Solving the digital advertising causality problem

Data-driven marketing professor and former JD business strategist science shares how an ad experimentation platform he built is helping with the conundrum of measuring digital advertising

data analytics
data analytics

One of the great benefits of digital advertising has been its inherent measurability. But while digital advertisers have a far easier time of understanding how many eyeballs are witnessing their messages, there is another conundrum that digital technology has yet to prove so adept at solving – causality.

A viewer might have seen an ad, and might have taken a subsequent action, but it doesn’t necessarily follow that one action definitely led to the other.

It’s a puzzle Harikesh Nair has devoted much of his professional life to solving, both as the Jonathan B. Lovelace Professor of Marketing at Stanford University’s Graduate School of Business, and more recently during his secondment as the chief business strategy scientist at China's second largest ecommerce company, JD.com.

Speaking ahead of his presentation at the Melbourne Business Analytics Conference, Nair described his role at JD.com where he used marketing science and applied econometrics to drive growth for the brand and its partner brands in China. It was work that saw him developing ecommerce marketing, pricing and advertising solutions for improved brand-building and monetisation.

The centrepiece, however, was his team’s work developing an external facing ad-experimentation platform, which facilitated scalable, self-serve experimentation for advertisers to evaluate and enhance their campaigns.

“There is huge frustration in the entire world of advertising and marketing that they don’t know what they are getting in return,” Nair says. “Digital advertising provides a vastly superior measurement and tracking and therefor that has been its source of success. But while measurability has improved quite dramatically compared to traditional media, there is still a huge problem in the confluence between correlation and causality.”

Nair’s first line of investigation was the randomised control trials and experiments used in drug testing. While these can be performed at scale in the digital world, he says they also present a significant opportunity cost, in terms of the lost revenue from those users who might be held in the control group.

“Experimentation can be actually costly, and to get exposure to users I have to bid and pay money,” Nair says.

Also, he says this form of experimentation could really only provide answers to behaviours based on whether the user had or had not seen the brand’s ad and could not take into account the behaviour had that same user seen a rival’s ad instead. The solution developed at JD.com was experimentation as-a-service, where JD.com used modern artificial intelligence-driven methods to minimise the cost of experimentation while learning the value of advertising.

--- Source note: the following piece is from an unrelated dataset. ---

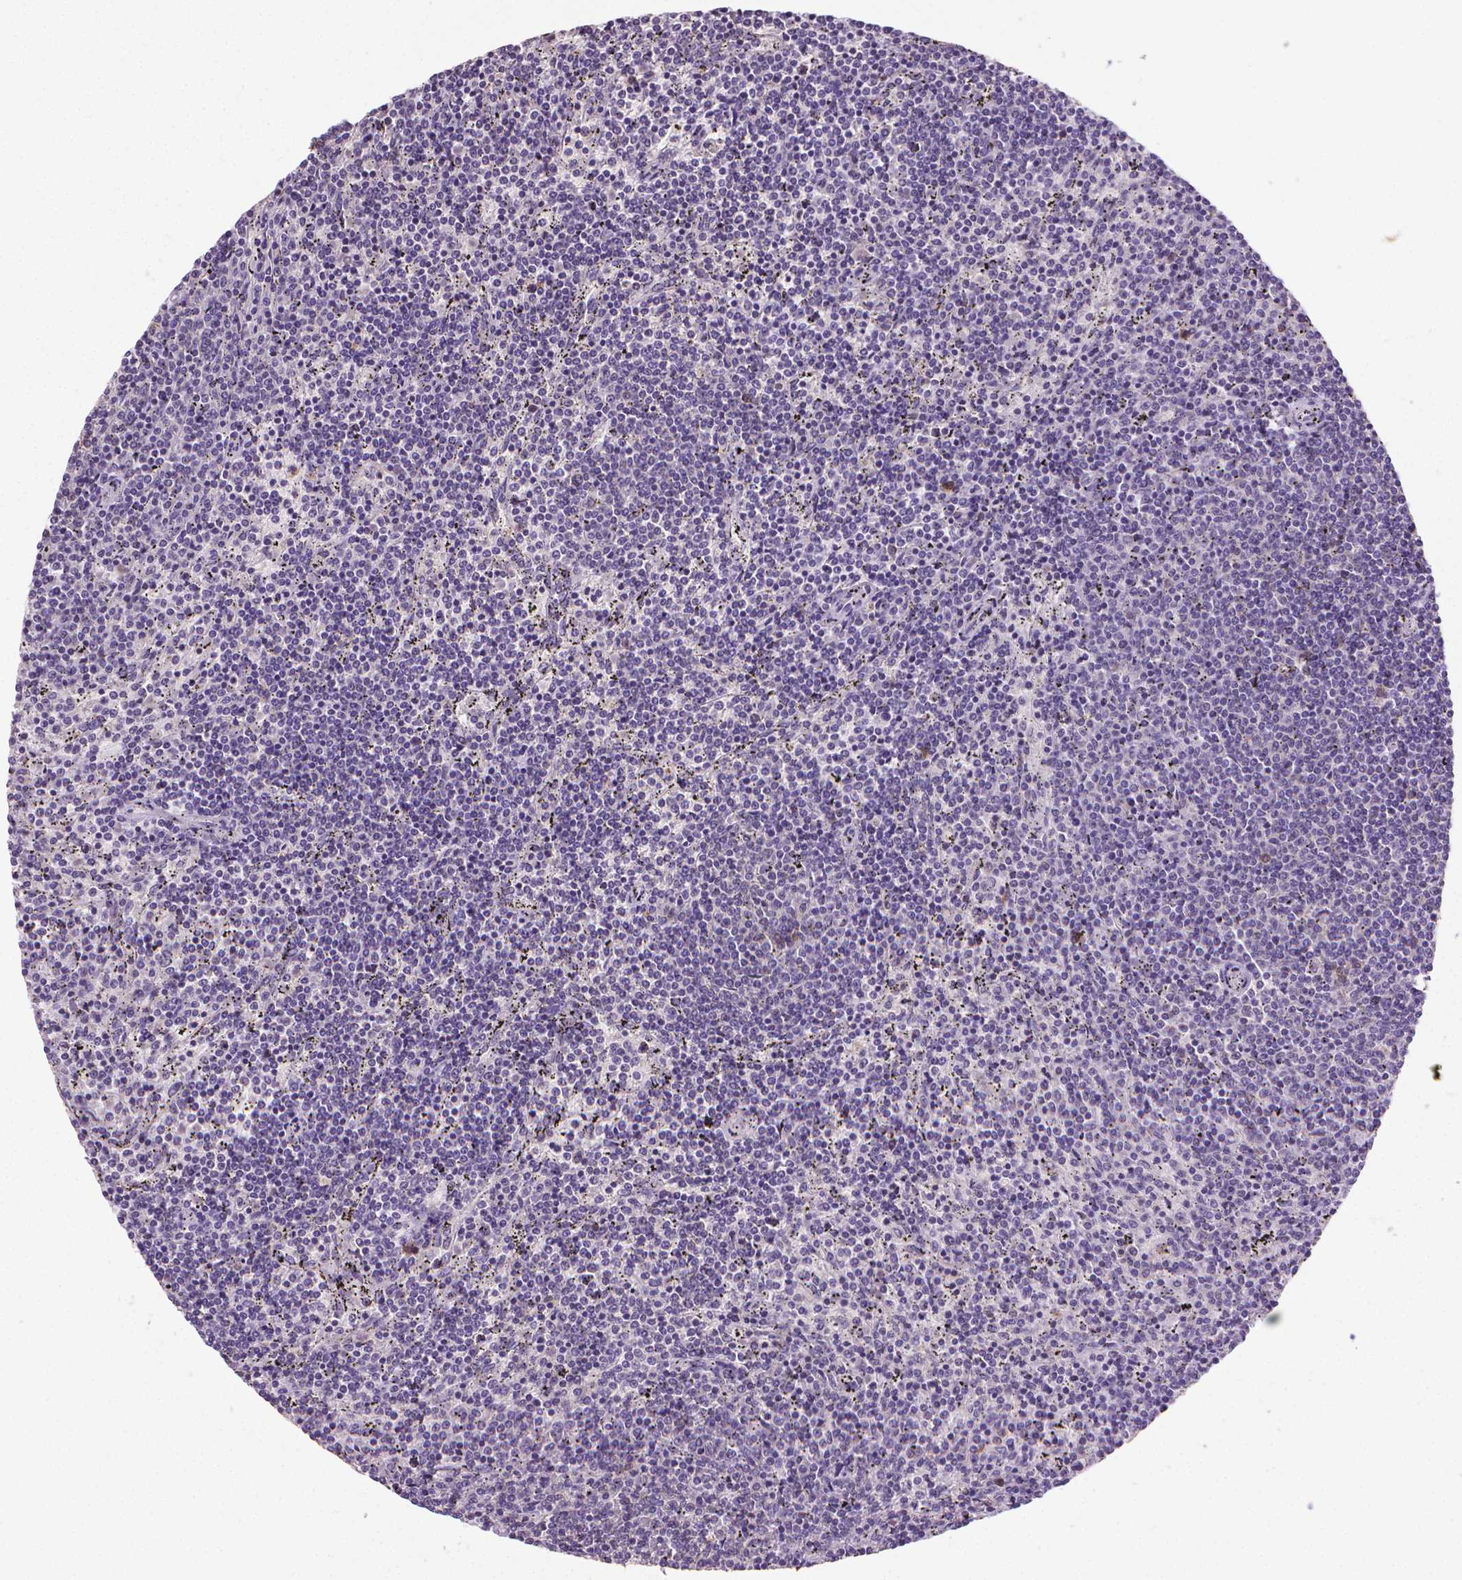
{"staining": {"intensity": "negative", "quantity": "none", "location": "none"}, "tissue": "lymphoma", "cell_type": "Tumor cells", "image_type": "cancer", "snomed": [{"axis": "morphology", "description": "Malignant lymphoma, non-Hodgkin's type, Low grade"}, {"axis": "topography", "description": "Spleen"}], "caption": "Tumor cells are negative for brown protein staining in lymphoma.", "gene": "CDKN2D", "patient": {"sex": "female", "age": 50}}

“It is very hard to assess causality unless it is an experiment, and the experimentation has to be done by the platform,” Nair says. “If I put money into one platform as opposed to some other platform, what do I get? Can it show me that I am achieving my goals? So along with my team I built these external facing self-serve experimentation products, which are now available on JD.”

One example was JD Comparison Lift, which uses online experimentation to help advertisers discover a creative-target audience combination that provides the highest expected payoff. This is done via an algorithm that adaptively allocates traffic during the test so as to minimise the cost to the advertiser.

Building digital advertising momentum

Interestingly, while the results of these experiments have enabled some of China’s top advertisers to improve the effectiveness of their marketing effectiveness, Nair says JD has not seen any shaping of advertising spend. Instead, these capabilities have only served to increase the dollars flowing to digital platforms.

Nair says this visibility of effectiveness also increased advertisers’ acceptance of digital channels for brand building – something which until now has remained the domain of television.

“Delivery is a solved problem, and targeting is a well understood problem, so the next question is what am I getting out of this and how is it delivering on the various goals that I have, like building brands,” he says. “I think it is the next phase in the evolution of the digital advertising business.”